Tenho tentado incansavelmente dialogar com quem está iludido com essas campanha falsa e infame. Aqueles que só sabem dizer que o PT implantou a maior corrupção de todos os tempos e que mandou bilhões de reais para outros países eu pergunto: Seriam os Governo do PT mágicos para terem realizados dezenas de excelentes programas sociais como Bolsa Família, Minha Casa Minha Vida, Prouni, apoio a Agricultura Familiar, aumento real do salario dos servidores públicos e, ao mesmo tempo, terem realizado a maior corrupção da história do Brasil e ainda terem repassado bilhões de reais aos países ditos “comunistas”. Onde estava todo esse dinheiro na era do Collor/Itamar e do FHC? Onde está todo este dinheiro agora, já que o PT está fora do Governo Federal desde 2016? Engraçado, eles mudaram o discurso. Agora não falam mais no tríplex do Guarujá, ou do kit gay. Estão vociferando com a ameaça comunista. As mentiras propagandas com vultuosos recursos empresariais pelas redes sociais não deixam qualquer dúvida a quem este possível governo irá servir. As elites empresariais que querem o fim dos direitos para aumentarem seus lucros.

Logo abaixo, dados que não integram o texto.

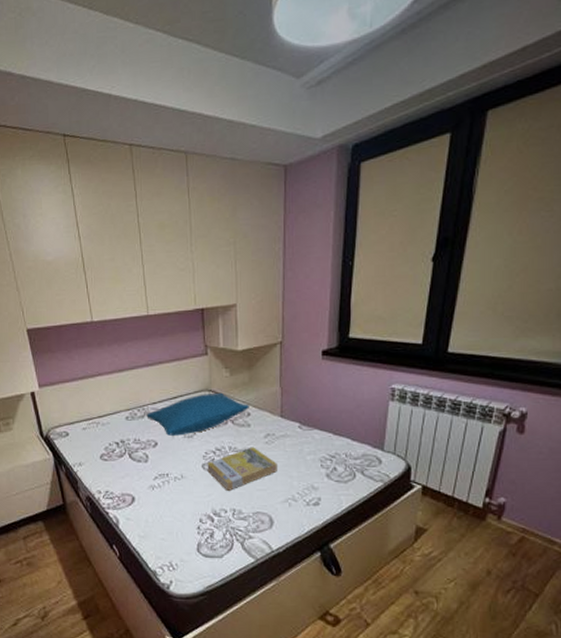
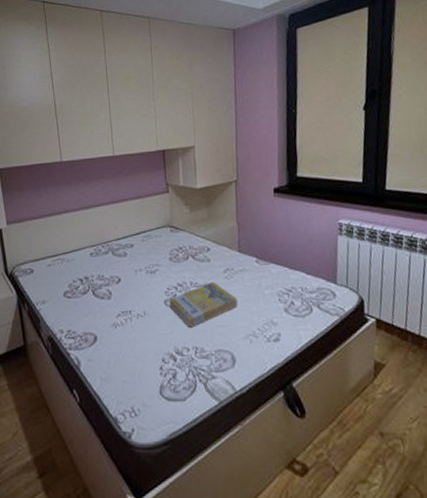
pillow: present [146,392,250,436] -> none [110,228,210,272]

Aos indeciso apelo para que não se iludam. Não há uma ameaça comunista. Não houve recursos do povo brasileiro doado a nenhum governo estrangeiro. Não há risco algum de perda de liberdades com a candidatura do Professor Fernando Haddad e sua vice Manuela D’Ávila. Essa ideia de que há uma estratégia comunista para tirar o Brasil dos brasileiros seria cômica não fosse trágica porque está alimentando um ódio irracional entre brasileiros e brasileiras que lutam, cada uma a sua maneira, por um país melhor.

Sou da geração de aprendeu a lutar contra a ditadura. Eram tempos diferentes. Não se dizia o que pensava para qualquer pessoa. Na família temas políticos eram discutidos com reserva porque sempre havia dúvidas sobre o grau de vinculo com o regime militar de alguns parente. Na escola e no trabalho, a organização era feita de forma clandestina. Um professor ou um chefe de sessão poderia ser um infiltrado do regime militar que usava esta estratégia para ter controle sobre a organização da sociedade civil. O medo de ser delatado por algum desafeto era real.

Mas vencemos a ditadura. Aos poucos, o conjunto da sociedade se deu conta que a liberdade é melhor do que qualquer avanço econômico. Que não vale a pena sacrificar o direito de ter opinião, de divergir, de votar, de decidir por causa de alguns trocados a mais no final do mês. Desde 1985 ampliamos nossos direitos, de forma democrática, passo a passo, ouvindo e respeitando opiniões diferentes. Em tempo algum desrespeitamos quem optasse por votar em qualquer candidato de direita ou centro direita. Por que, apesar de suas ideologias, havia um pacto pela democracia, apesar de seus limites.

Mas quis a vida que novamente fossemos chamados a luta pela democracia. Por isso, nesta semana derradeira, não há outra coisa a dizer que não seja, Ditadura Nunca Mais. Nenhum passo atrás. Nenhum direito a menos. Não iremos esmorecer por causa de mentidas e infâmias falsas que escondem interesses escusos. Iremos vencer. Neste dia 28 elegendo Haddad Presidente o único que se compromete a manter o direito ao contraditório, que defende o respeito aos diferentes, inclusive o direito de opinião da turma do ódio e da violência. Mas se não for domingo, será nos próximos meses, ou no próximo ano, ou nos anos seguintes. Não iremos descansar até que o sol da liberdade volte a raiar em nossa pátria mãe gentil. Já fizemos isso uma vez. E éramos um grupo muito menor de pessoas, éramos menos preparados, tínhamos uma visão simplista da gestão pública e da própria política. Mas vencemos. E nada nos impedirá de vencermos novamente.

(*)Advogado socioambiental, professor de pós graduação em direito a cidade, mobilidade urbana e gestão de organizações sociais. Membro da Diretoria Executiva da Abong e do Conselho Internacional do FSM.